Хотя, конечно, до конца еще не ясно, будет ли Путин следовать антиельцинизму как догме или разовьет его как творческое учение, не убивающее все в практике своего предшественника.
Независимая газета, 13.09.2000
Какое у нас тысячелетие на дворе?
(Сегодня еще второе, а послезавтра уже третье)
Завершался последний год второго тысячелетия по принятому современным человечеством летоисчислению. И естественно, моя статья в последнем в 2000 году выпуске «Независимой газеты» была посвящена переходу России из второго тысячелетия в третье.
Но 2000 год был ещё и первым годом президентства Владимира Путина, приход которого в Кремль, бесспорно, стал главным политическим событием 2000-го в России, а как через некоторое время выяснится, и в мире. И обойти это событие в своей предновогодней статье я не мог.
Россия переходит в третье тысячелетие так и не познавшей себя до конца одни за правое дело, другие за левое, а вместе все кружатся на месте (извините за стихи). В головах у большинства либо сумбур, либо смиренная усталость.

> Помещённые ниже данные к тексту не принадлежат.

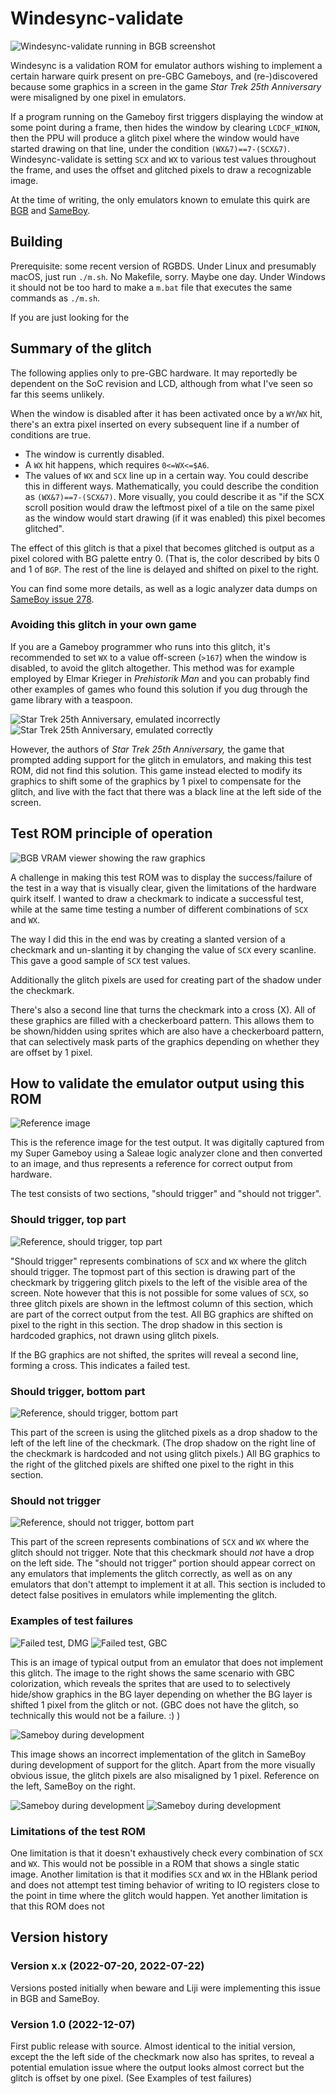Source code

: # Windesync-validate

![Windesync-validate running in BGB screenshot](images/screenshot.png)

Windesync is a validation ROM for emulator authors wishing to implement a certain harware quirk present on pre-GBC Gameboys, and (re-)discovered because some graphics in a screen in the game *Star Trek 25th Anniversary* were misaligned by one pixel in emulators.

If a program running on the Gameboy first triggers displaying the window at some point during a frame, then hides the window by clearing `LCDCF_WINON`, then the PPU will produce a glitch pixel where the window would have started drawing on that line, under the condition `(WX&7)==7-(SCX&7)`. Windesync-validate is setting `SCX` and `WX` to various test values throughout the frame, and uses the offset and glitched pixels to draw a recognizable image.

At the time of writing, the only emulators known to emulate this quirk are [BGB](https://bgb.bircd.org/) and [SameBoy](https://sameboy.github.io/).

## Building
Prerequisite: some recent version of RGBDS. Under Linux and presumably macOS, just run `./m.sh`. No Makefile, sorry. Maybe one day. Under Windows it should not be too hard to make a `m.bat` file that executes the same commands as `./m.sh`.

If you are just looking for the 

## Summary of the glitch
The following applies only to pre-GBC hardware. It may reportedly be dependent on the SoC revision and LCD, although from what I've seen so far this seems unlikely.

When the window is disabled after it has been activated once by a `WY`/`WX` hit, there's an extra pixel inserted on every subsequent line if a number of conditions are true. 

* The window is currently disabled.
* A `WX` hit happens, which requires `0<=WX<=$A6`.
* The values of `WX` and `SCX` line up in a certain way. You could describe this in different ways. Mathematically, you could describe the condition as `(WX&7)==7-(SCX&7)`. More visually, you could describe it as "if the SCX scroll position would draw the leftmost pixel of a tile on the same pixel as the window would start drawing (if it was enabled) this pixel becomes glitched".

The effect of this glitch is that a pixel that becomes glitched is output as a pixel colored with BG palette entry 0. (That is, the color described by bits 0 and 1 of `BGP`. The rest of the line is delayed and shifted on pixel to the right.

You can find some more details, as well as a logic analyzer data dumps on [SameBoy issue 278](https://github.com/LIJI32/SameBoy/issues/278).

### Avoiding this glitch in your own game
If you are a Gameboy programmer who runs into this glitch, it's recommended to set `WX` to a value off-screen (`>167`) when the window is disabled, to avoid the glitch altogether. This method was for example employed by Elmar Krieger in *Prehistorik Man* and you can probably find other examples of games who found this solution if you dug through the game library with a teaspoon. 

![Star Trek 25th Anniversary, emulated incorrectly](images/startrek-emufail.png) ![Star Trek 25th Anniversary, emulated correctly](images/startrek-emupass.png)

However, the authors of *Star Trek 25th Anniversary,* the game that prompted adding support for the glitch in emulators, and making this test ROM, did not find this solution. This game instead elected to modify its graphics to shift some of the graphics by 1 pixel to compensate for the glitch, and live with the fact that there was a black line at the left side of the screen.

## Test ROM principle of operation
![BGB VRAM viewer showing the raw graphics](images/Screenshot_20221207_120735.png)

A challenge in making this test ROM was to display the success/failure of the test in a way that is visually clear, given the limitations of the hardware quirk itself. I wanted to draw a checkmark to indicate a successful test, while at the same time testing a number of different combinations of `SCX` and `WX`. 

The way I did this in the end was by creating a slanted version of a checkmark and un-slanting it by changing the value of `SCX` every scanline. This gave a good sample of `SCX` test values. 

Additionally the glitch pixels are used for creating part of the shadow under the checkmark.

There's also a second line that turns the checkmark into a cross (X). All of these graphics are filled with a checkerboard pattern. This allows them to be shown/hidden using sprites which are also have a checkerboard pattern, that can selectively mask parts of the graphics depending on whether they are offset by 1 pixel.

## How to validate the emulator output using this ROM

![Reference image](images/windesync-reference-sgb.png)

This is the reference image for the test output. It was digitally captured from my Super Gameboy using a Saleae logic analyzer clone and then converted to an image, and thus represents a reference for correct output from hardware.

The test consists of two sections, "should trigger" and "should not trigger". 

### Should trigger, top part

![Reference, should trigger, top part](images/ref-should-top.png)

"Should trigger" represents combinations of `SCX` and `WX` where the glitch should trigger. The topmost part of this section is drawing part of the checkmark by triggering glitch pixels to the left of the visible area of the screen. Note however that this is not possible for some values of `SCX`, so three glitch pixels are shown in the leftmost column of this section, which are part of the correct output from the test. All BG graphics are shifted on pixel to the right in this section. The drop shadow in this section is hardcoded graphics, not drawn using glitch pixels.

If the BG graphics are not shifted, the sprites will reveal a second line, forming a cross. This indicates a failed test.

### Should trigger, bottom part

![Reference, should trigger, bottom part](images/ref-should-bottom.png)

This part of the screen is using the glitched pixels as a drop shadow to the left of the left line of the checkmark. (The drop shadow on the right line of the checkmark is hardcoded and not using glitch pixels.) All BG graphics to the right of the glitched pixels are shifted one pixel to the right in this section.

### Should not trigger

![Reference, should not trigger, bottom part](images/ref-shouldnot.png)

This part of the screen represents combinations of `SCX` and `WX` where the glitch should not trigger. Note that this checkmark should *not* have a drop on the left side. The "should not trigger" portion should appear correct on any emulators that implements the glitch correctly, as well as on any emulators that don't attempt to implement it at all. This section is included to detect false positives in emulators while implementing the glitch.

### Examples of test failures

![Failed test, DMG](images/failedtest-dmg.png) ![Failed test, GBC](images/failedtest-gbc.png)

This is an image of typical output from an emulator that does not implement this glitch. The image to the right shows the same scenario with GBC colorization, which reveals the sprites that are used to to selectively hide/show graphics in the BG layer depending on whether the BG layer is shifted 1 pixel from the glitch or not. (GBC does not have the glitch, so technically this would not be a failure. :) )

![Sameboy during development](images/sameboy-failure.png)

This image shows an incorrect implementation of the glitch in SameBoy during development of support for the glitch. Apart from the more visually obvious issue, the glitch pixels are also misaligned by 1 pixel. Reference on the left, SameBoy on the right.

![Sameboy during development](images/zoomedin-ref.png) ![Sameboy during development](images/zoomedin-sameboymisaligned.png)

### Limitations of the test ROM

One limitation is that it doesn't exhaustively check every combination of `SCX` and `WX`. This would not be possible in a ROM that shows a single static image. Another limitation is that it modifies `SCX` and `WX` in the HBlank period and does not attempt test timing behavior of writing to IO registers close to the point in time where the glitch would happen. Yet another limitation is that this ROM does not 

## Version history

### Version x.x (2022-07-20, 2022-07-22)
Versions posted initially when beware and Liji were implementing this issue in BGB and SameBoy.

### Version 1.0 (2022-12-07)
First public release with source. Almost identical to the initial version, except the the left side of the checkmark now also has sprites, to reveal a potential emulation issue where the output looks almost correct but the glitch is offset by one pixel. (See Examples of test failures)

Между тем последние 15 лет, начиная от горбачевского апреля 1985-го, дают нам, по сути, полную парадигму всех реально уже случившихся и соответственно единственно возможных в будущем сценариев развития страны. Даже только ельцинские 9 лет заключают в себе весь фундаментальный цикл традиционного российского исторического круговорота: начав как революционер и реформатор, БН закончил застоем, почти равным брежневскому.
И всегда так у нас. Черного российского кобеля не отмоешь добела. Если это и банальность, то, извините, не моя, но гениальная.
Все наши реформы всегда имели главным итогом либо развал страны, либо гниение, начинавшееся непременно сверху.
Но сказанное не означает, что повода для оптимизма нет.
Он есть, если только научиться, наконец, смотреть на жизнь (человека, России, человечества) трезво.
Большевики были романтиками оттого и выродились в надзирателей ГУЛАГа. Они верили в идеального человека, который не пьет, не ворует, общечеловеческие ценности (мировую революцию и всеобщее равенство) ставит выше материального благополучия своей семьи.